Ancora una volta dai dati Istat sull’istruzione in Italia, pubblicati la scorsa settimana, appare uno scenario poco incoraggiante: la quota di popolazione con un titolo di studio terziario continua a essere molto bassa, il 19,6% contro il 33,2% dell’Unione europea. Il dato confrontato in prima battuta con la percentuale di occupazione dei 30-34enni laureati in Italia (78,9% contro l’87,7% dell’Ue) e con la quota di laureati 25-34enni nell’area delle discipline scientifiche e tecnologiche (24,6% contro valori decisamente superiori in Europa) porta a pensare che il nostro sistema terziario non stia rispondendo alle richieste del mondo dell’impresa e del sistema economico.
La questione è da molto oggetto di dibattito. Da tempo infatti le maggiori associazioni datoriali, prima tra tutte Confindustria, denunciano un’ormai endemica mancanza di tecnici di livello superiore, che ha raggiunto nel corso degli anni valori via, via crescenti, fino a costituire un ostacolo penalizzante per lo sviluppo tecnologico del Paese. È di questi giorni una interessante nota del Vicepresidente di Confindustria Brugnoli, che commentando i citati dati Istat suggerisce qualche possibile via di soluzione.
La formazione terziaria nel nostro Paese vede al momento un sistema accademico molto ben strutturato e con atenei di qualità, ma spesso lontano dal mondo dell’impresa, e il sistema degli Its (formazione terziaria professionalizzante) che, pur rispondendo in modo preciso e con tassi di occupazione elevatissimi alle richieste delle aziende, attualmente sforna 4.000 Tecnici superiori all’anno contro una richiesta stimata in circa 20.000.

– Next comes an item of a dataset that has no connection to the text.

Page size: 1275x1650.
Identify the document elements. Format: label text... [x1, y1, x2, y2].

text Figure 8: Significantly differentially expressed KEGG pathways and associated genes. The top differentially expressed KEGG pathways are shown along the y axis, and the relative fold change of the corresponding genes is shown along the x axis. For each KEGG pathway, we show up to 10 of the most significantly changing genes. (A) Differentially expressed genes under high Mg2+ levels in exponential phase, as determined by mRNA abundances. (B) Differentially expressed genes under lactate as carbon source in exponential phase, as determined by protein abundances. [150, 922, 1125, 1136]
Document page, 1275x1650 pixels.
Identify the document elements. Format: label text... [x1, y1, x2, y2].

Anche l’esperimento delle cosiddette “lauree professionalizzanti” iniziato qualche anno fa sta fornendo risultati modesti e non in linea con le richieste di flessibilità e di urgenza che provengono dalle aziende sull’innovazione tecnologica.
Quale la soluzione? La strada suggerita da Brugnoli potrebbe essere quella corretta: partire dagli Its che in questi primi dieci anni di attività hanno dimostrato caratteristiche di operatività e di grande rapidità di risposta ai cambiamenti tecnologici, in collaborazione con il mondo dell’impresa, per dare struttura al sistema terziario.

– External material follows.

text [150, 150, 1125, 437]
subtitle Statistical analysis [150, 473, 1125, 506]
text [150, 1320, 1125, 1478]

Deve essere ricordato infatti che gli Its, nati nel 2008 e operativi dal 2010, si basano su fondazioni partecipate sia dal mondo della scuola e dell’università, sia dagli enti locali e soprattutto dalle imprese e che nella struttura dei corsi biennali sia le docenze provenienti per il 50% dal mondo del lavoro, sia l’importante pacchetto di ore previste in azienda in tirocinio o apprendistato assicurano una preparazione “sul campo” in grado di conferire proprio quelle competenze operative ora più che mai richieste dall’evoluzione tecnologica.
Ma, cos’ha frenato in questi anni lo sviluppo di questa formazione che sta dando risultati qualitativamente eccellenti? I punti critici sono stati recentemente citati in un “position paper” recentemente diffuso dalle maggiori Fondazioni Its italiane:
– Quadro normativo disorganico e inadeguato, caratterizzato da una non precisa collocazione all’interno del sistema dell’istruzione nazionale.

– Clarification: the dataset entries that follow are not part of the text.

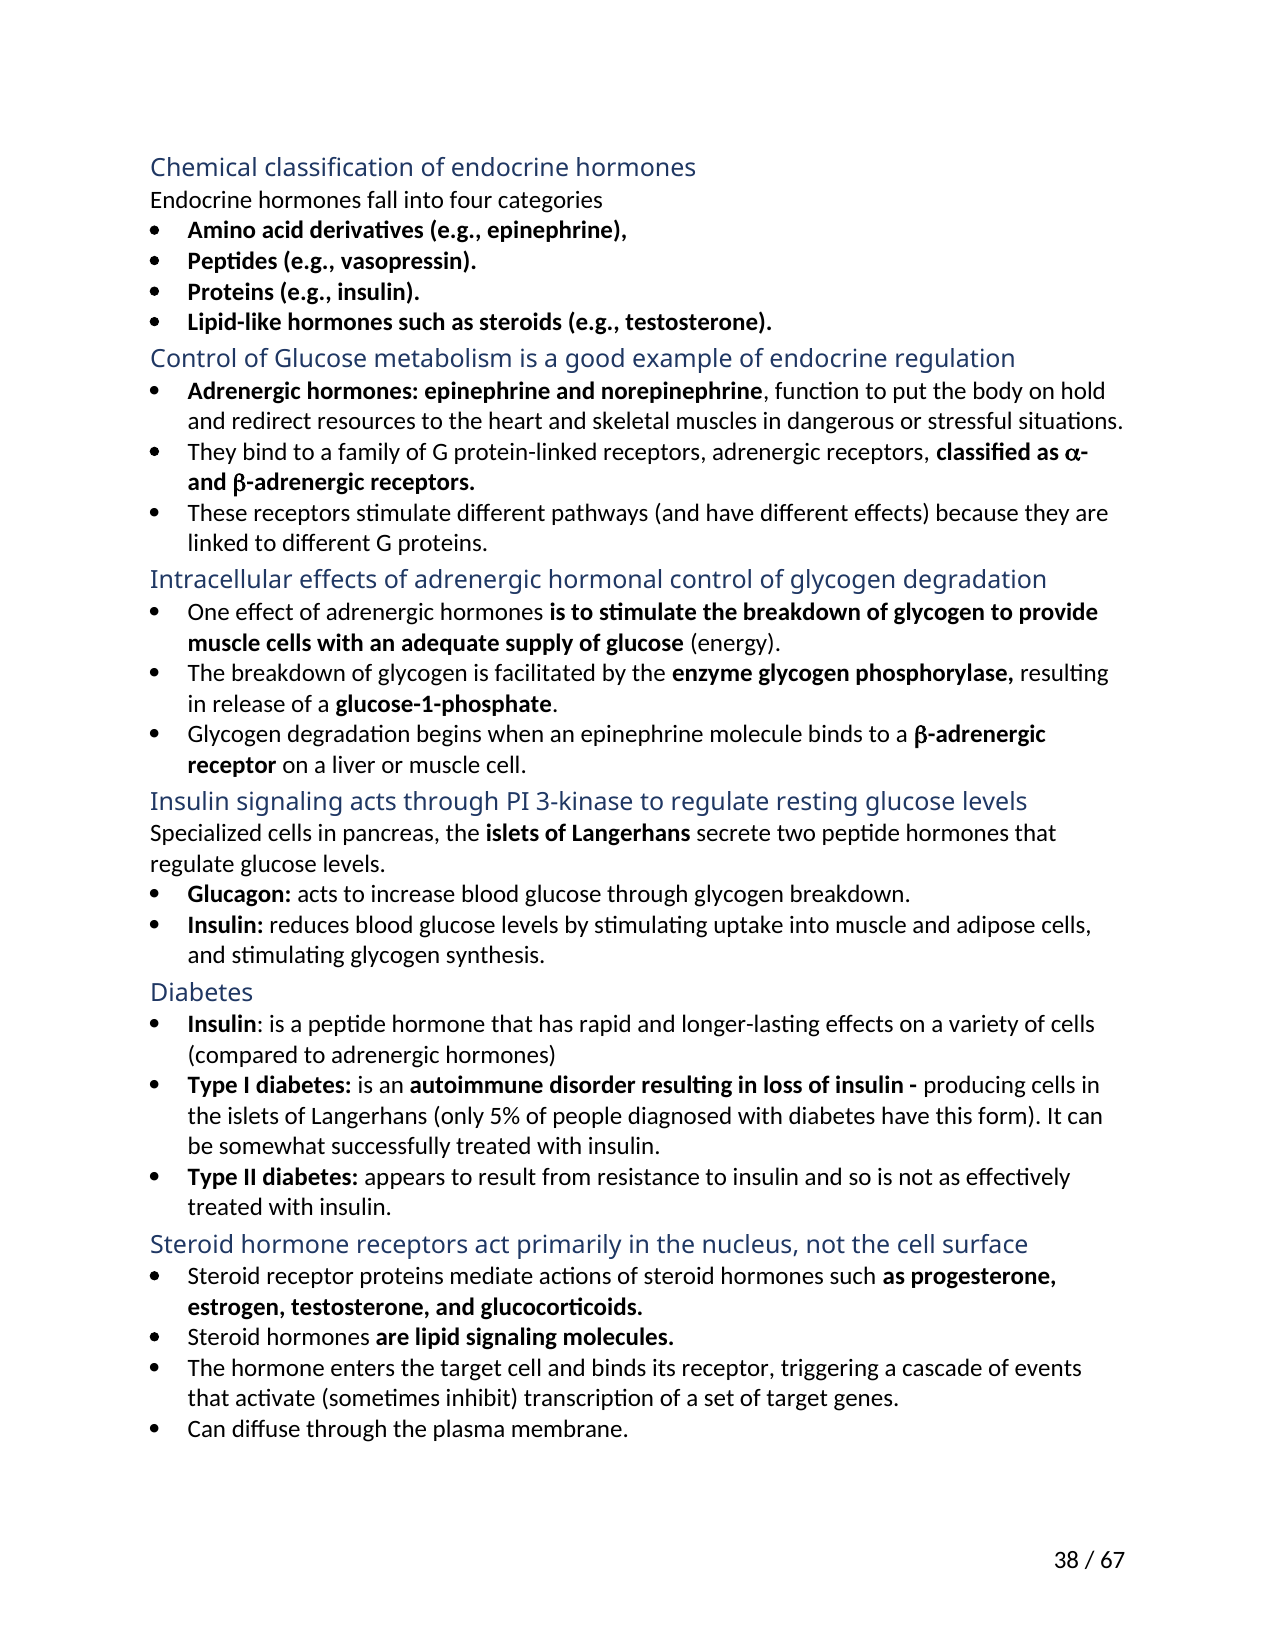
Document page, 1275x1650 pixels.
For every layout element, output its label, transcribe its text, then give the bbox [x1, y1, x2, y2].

text Specialized cells in pancreas, the islets of Langerhans secrete two peptide hormones that regulate glucose levels. [150, 818, 1125, 879]
list These receptors stimulate different pathways (and have different effects) because they are linked to different G proteins. [150, 497, 1125, 558]
list Insulin: is a peptide hormone that has rapid and longer-lasting effects on a variety of cells (compared to adrenergic hormones) [150, 1008, 1125, 1069]
subtitle Diabetes [150, 974, 1125, 1008]
list Amino acid derivatives (e.g., epinephrine), [150, 214, 1125, 245]
list Peptides (e.g., vasopressin). [150, 245, 1125, 276]
list Type II diabetes: appears to result from resistance to insulin and so is not as effectively treated with insulin. [150, 1161, 1125, 1222]
list Type I diabetes: is an autoimmune disorder resulting in loss of insulin - producing cells in the islets of Langerhans (only 5% of people diagnosed with diabetes have this form). It can be somewhat successfully treated with insulin. [150, 1069, 1125, 1161]
subtitle Steroid hormone receptors act primarily in the nucleus, not the cell surface [150, 1226, 1125, 1260]
subtitle Intracellular effects of adrenergic hormonal control of glycogen degradation [150, 562, 1125, 596]
text Endocrine hormones fall into four categories [150, 184, 1125, 214]
list The hormone enters the target cell and binds its receptor, triggering a cascade of events that activate (sometimes inhibit) transcription of a set of target genes. [150, 1352, 1125, 1413]
list Steroid receptor proteins mediate actions of steroid hormones such as progesterone, estrogen, testosterone, and glucocorticoids. [150, 1260, 1125, 1321]
subtitle Chemical classification of endocrine hormones [150, 150, 1125, 184]
list Steroid hormones are lipid signaling molecules. [150, 1321, 1125, 1352]
list Lipid-like hormones such as steroids (e.g., testosterone). [150, 306, 1125, 337]
list Proteins (e.g., insulin). [150, 276, 1125, 306]
list Insulin: reduces blood glucose levels by stimulating uptake into muscle and adipose cells, and stimulating glycogen synthesis. [150, 909, 1125, 970]
list Glucagon: acts to increase blood glucose through glycogen breakdown. [150, 879, 1125, 909]
list One effect of adrenergic hormones is to stimulate the breakdown of glycogen to provide muscle cells with an adequate supply of glucose (energy). [150, 596, 1125, 657]
list Glycogen degradation begins when an epinephrine molecule binds to a -adrenergic receptor on a liver or muscle cell. [150, 718, 1125, 779]
list Can diffuse through the plasma membrane. [150, 1413, 1125, 1443]
list They bind to a family of G protein-linked receptors, adrenergic receptors, classified as - and -adrenergic receptors. [150, 436, 1125, 497]
list Adrenergic hormones: epinephrine and norepinephrine, function to put the body on hold and redirect resources to the heart and skeletal muscles in dangerous or stressful situations. [150, 375, 1125, 436]
list The breakdown of glycogen is facilitated by the enzyme glycogen phosphorylase, resulting in release of a glucose-1-phosphate. [150, 657, 1125, 718]
subtitle Control of Glucose metabolism is a good example of endocrine regulation [150, 341, 1125, 375]
subtitle Insulin signaling acts through PI 3-kinase to regulate resting glucose levels [150, 783, 1125, 818]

– Irrisolti elementi di divergenza con il sistema universitario – sovrapposizione di competenze con le lauree professionalizzanti -, mancanza di un effettivo sistema di riconoscimento dei crediti e di un organico processo di recupero dei dropout universitari attraverso il sistema Its.
– Piano di comunicazione insufficiente: la gran parte delle famiglie italiane non conosce l’esistenza degli Its.
– Precarietà della struttura organizzativa dovuta a finanziamenti scarsi ed erogati senza continuità temporale. Si pensi che tutti i corsi Its sono finanziati annualmente “a bando” e la principale fonte di finanziamento è il Fondo sociale europeo attraverso le quote messe in campo dalle varie regioni.
– Insufficiente integrazione e allineamento con le politiche nazionali di sviluppo industriale.
In buona sostanza, quindi, se si vuole uscire da una situazione che vede il sistema produttivo nazionale soffrire una sempre più problematica mancanza di tecnici preparati, sono necessarie scelte politiche urgenti e importanti anche e soprattutto per il sistema Its.
L’occasione della “ripartenza” dopo l’emergenza Covid-19 potrà offrire un ottimo trampolino per rendere stabile e aumentare in modo importante i numeri dei diplomati Its e al contempo rendere stabile e organico il settore Terziario professionalizzante dell’istruzione italiana.